A judge says California’s teacher tenure laws are unconstitutional.
President Obama has called education the civil-rights issue of our time. On Tuesday a California court appeared to concur in a ground-breaking ruling that strikes down the state’s teacher tenure, dismissal and seniority laws on grounds that they violate the equal protection clause of the state Constitution.
Vergara v. State of California was brought in May 2012 by nine public school students who contended that iron-clad teacher job protections and “last-in-first-out” policies undermine the quality of education. Supporting their argument was testimony that Los Angeles County Superior Court Judge Rolf Treu wrote “shocks the conscience.” To wit: In the past 10 years, only 91 teachers in California have been fired, and only 19 for unsatisfactory performance. Yet according to one state witness, between 2,750 to 8,250 California teachers rank as grossly ineffective.
Incompetent teachers are protected by tenure, which vests after two years. However, as the judge noted in his ruling, schools must determine whether to grant tenure well before March 15 of a teacher’s second year at which time many aren’t even credentialed. The upshot is that the vast majority of probationary teachers—including 98% in Los Angeles Unified School District—receive tenure.
Unwieldy dismissal procedures, which Judge Treu describes as “uber due process,” then make it nearly impossible to fire teachers even for egregious misconduct. Fewer than 0.002% of California teachers are dismissed for unprofessional conduct or poor performance in any given year compared to 1% of other California public employees and 8% of workers in the private economy.
L.A. spent $3.5 million between 2000 and 2010 to fire seven teachers for poor performance. Yet only four of the seven were ultimately dismissed. Two received large settlement payouts, and one was retained. Chief of Human Resources Vivian Ekchian testified that the district employs 350 grossly ineffective teachers it hasn’t even sought to dismiss.
When budget cuts force layoffs, state law mandates that the newest hires be let go first, irrespective of job performance. As Judge Treu wrote, last-in-first-out policies require the state to “defend the proposition that the state has a compelling interest in the de facto separation of students from competent teachers, and a like interest in the de facto retention of incompetent ones.”
These incompetent teachers have “a direct, real, appreciable, and negative impact on a significant number of California students,” as the judge noted. A single year with a grossly ineffective teacher costs students $1.4 million in lifetime earnings per classroom. L.A. students taught by the bottom 5% of teachers lose 9.54 months of learning in a year compared to those with an average teacher. Shocking the conscience is right.

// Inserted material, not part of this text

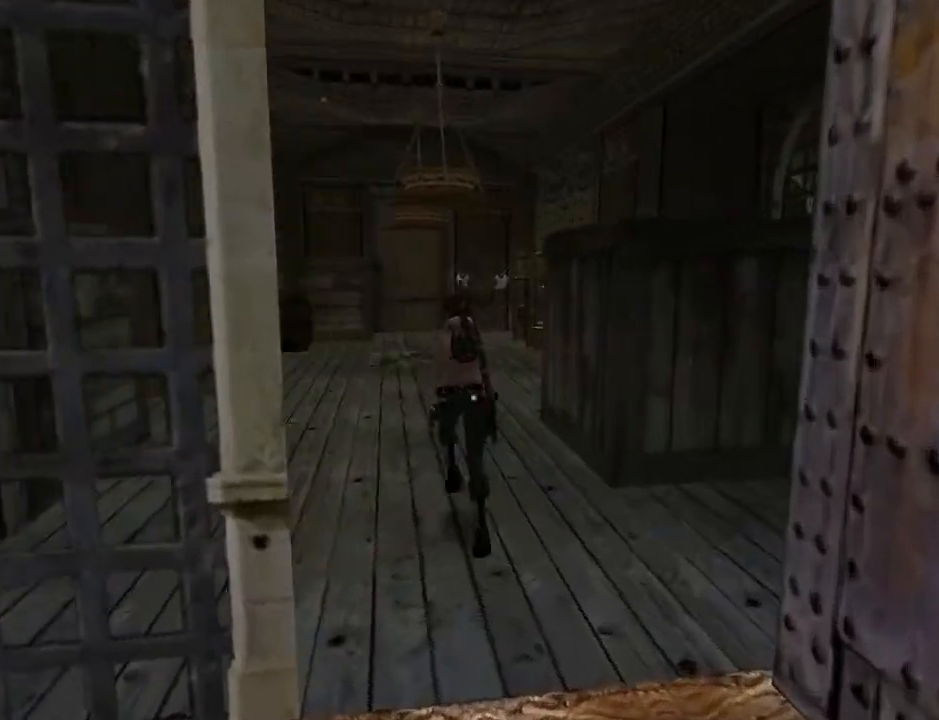
{"buttons": ["DPAD_UP", "DPAD_RIGHT"], "left_stick": "center", "right_stick": "center", "events": [[167, "DPAD_RIGHT", "down"]]}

Judge Treu said he examined the case under strict scrutiny constitutional standards since “substantial evidence” including a report by the state’s Department of Education indicate that the challenged policies “disproportionately affect poor and/or minority students.” Strikingly but appropriately, he invoked the U.S. Supreme Court’s 1954 Brown v. Board of Education decision that the opportunity of an education “is a right which must be made available to all on equal terms” (his emphasis).
The state and California Teachers Association are sure to appeal, not least because Vergara could become a template for lawsuits nationwide that could topple the scandal that is the public-school status quo. Notably, Education Secretary Arne Duncan praised the decision as “a mandate to fix” educational inequities and opportunity to “build a new framework for the teaching profession.”
If state governments don’t act, disadvantaged students now have a claim to petition the judiciary to protect their rights as much as in the days of Jim Crow.